Explain why classroom management is such an important topic to beginning teachers, and describe the various perspectives on this topic. - Classroom management is not an end in itself but a part of a teacher's overall leadership role.
- Managerial and instructional aspects of teaching are highly interrelated and cannot be clearly separated in real-life teaching.
- Unless classroom management issues can be solved, the best teaching is wasted, thus making it possibly the most important challenge facing beginning teachers.
Describe the well-developed knowledge base on classroom management and the various guidelines that grow out this research. - A well-developed knowledge base on classroom management provides guidelines for successful group management as well as ways of dealing with disruptive students.
- A large portion of disruptive student behavior can be eliminated by using preventative classroom management measures, such as clear rules and procedures and carefully orchestrated learning activities.

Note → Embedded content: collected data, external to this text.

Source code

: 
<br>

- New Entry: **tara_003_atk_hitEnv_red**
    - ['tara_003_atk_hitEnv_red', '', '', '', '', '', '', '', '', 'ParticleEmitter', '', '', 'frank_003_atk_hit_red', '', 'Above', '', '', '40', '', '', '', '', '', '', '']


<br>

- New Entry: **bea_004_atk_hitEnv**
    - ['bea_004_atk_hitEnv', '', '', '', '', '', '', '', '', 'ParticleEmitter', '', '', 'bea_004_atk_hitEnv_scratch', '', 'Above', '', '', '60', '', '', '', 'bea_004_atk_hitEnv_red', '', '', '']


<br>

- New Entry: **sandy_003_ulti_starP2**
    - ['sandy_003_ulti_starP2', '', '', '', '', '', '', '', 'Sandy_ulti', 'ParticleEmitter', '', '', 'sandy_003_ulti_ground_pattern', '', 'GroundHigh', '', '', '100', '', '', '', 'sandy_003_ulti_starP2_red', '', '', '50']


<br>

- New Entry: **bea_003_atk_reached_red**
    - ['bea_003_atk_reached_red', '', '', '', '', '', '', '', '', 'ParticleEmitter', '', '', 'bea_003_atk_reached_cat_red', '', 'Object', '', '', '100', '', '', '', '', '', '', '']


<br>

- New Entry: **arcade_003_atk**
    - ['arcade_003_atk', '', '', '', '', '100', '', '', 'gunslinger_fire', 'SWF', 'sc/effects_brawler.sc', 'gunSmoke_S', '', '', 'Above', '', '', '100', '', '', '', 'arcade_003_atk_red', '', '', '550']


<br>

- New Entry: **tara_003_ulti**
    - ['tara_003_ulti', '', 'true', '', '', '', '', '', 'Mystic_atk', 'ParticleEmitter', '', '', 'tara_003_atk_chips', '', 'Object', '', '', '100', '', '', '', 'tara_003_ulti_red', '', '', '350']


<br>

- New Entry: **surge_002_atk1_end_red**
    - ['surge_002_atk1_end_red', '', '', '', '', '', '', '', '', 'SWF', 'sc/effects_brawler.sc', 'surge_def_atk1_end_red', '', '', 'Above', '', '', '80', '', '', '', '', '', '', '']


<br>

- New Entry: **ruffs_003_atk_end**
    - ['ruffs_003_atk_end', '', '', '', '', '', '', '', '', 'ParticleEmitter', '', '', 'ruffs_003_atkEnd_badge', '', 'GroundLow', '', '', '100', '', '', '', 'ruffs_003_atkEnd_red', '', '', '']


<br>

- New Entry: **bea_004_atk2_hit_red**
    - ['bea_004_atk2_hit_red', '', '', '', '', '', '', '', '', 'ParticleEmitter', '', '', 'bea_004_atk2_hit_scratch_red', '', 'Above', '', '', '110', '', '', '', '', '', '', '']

- "With-itness," momentum, "overlappingness," smoothness, and group alerting all increase student work involvement and decrease off-task behavior and management problems.
- Effective managers have well-defined procedures that govern student talk and movement, make work requirements clear to students, and emphasize clear explanations.
- Researchers in the child-centered tradition study how teachers develop threat-free learning communities that allow students to make choices and develop self-management.
Describe and discuss the strategies and procedures teachers can employ to ensure effective classroom management. - Effective managers establish clear rules and procedures, teach these rules and procedures to students, and carefully orchestrate classroom activities during such unstable periods as the beginning and end of class and transitions.
- Effective managers develop systems for holding students accountable for their academic work and classroom behavior.
- Regardless of planning and orchestration skills, teachers are still often faced with difficult or unmotivated students who choose to be disruptive forces rather than involve themselves in academic activity.
- Effective managers have intervention skills for dealing quickly with disruptive students in direct but fair ways.
- Teachers can encourage desirable behaviors by giving praise and granting rewards and punishments.
- Specific approaches to classroom management, such as assertive discipline, emphasize the importance of being clear about expectations and consistent in administering consequences.
Describe the various classroom management programs that have been developed and discuss their strengths and weaknesses. - In the long run, effective teachers find ways to reduce management and discipline problems by helping students learn self-management skills.
- As with other teaching functions, effective teachers develop an attitude of flexibility about classroom management, because they know that every class is different and plans, rules, and procedures must often be adjusted to particular circumstances.
- Although many aspects of thinking about classroom management can be learned from research, some of the complex skills of classroom orchestration will come only with extended practice and serious reflection.
- Approaches to classroom management may be in a state of transition. Perhaps in the future we will find teachers spending less time controlling students and more time helping them think for themselves and care for others.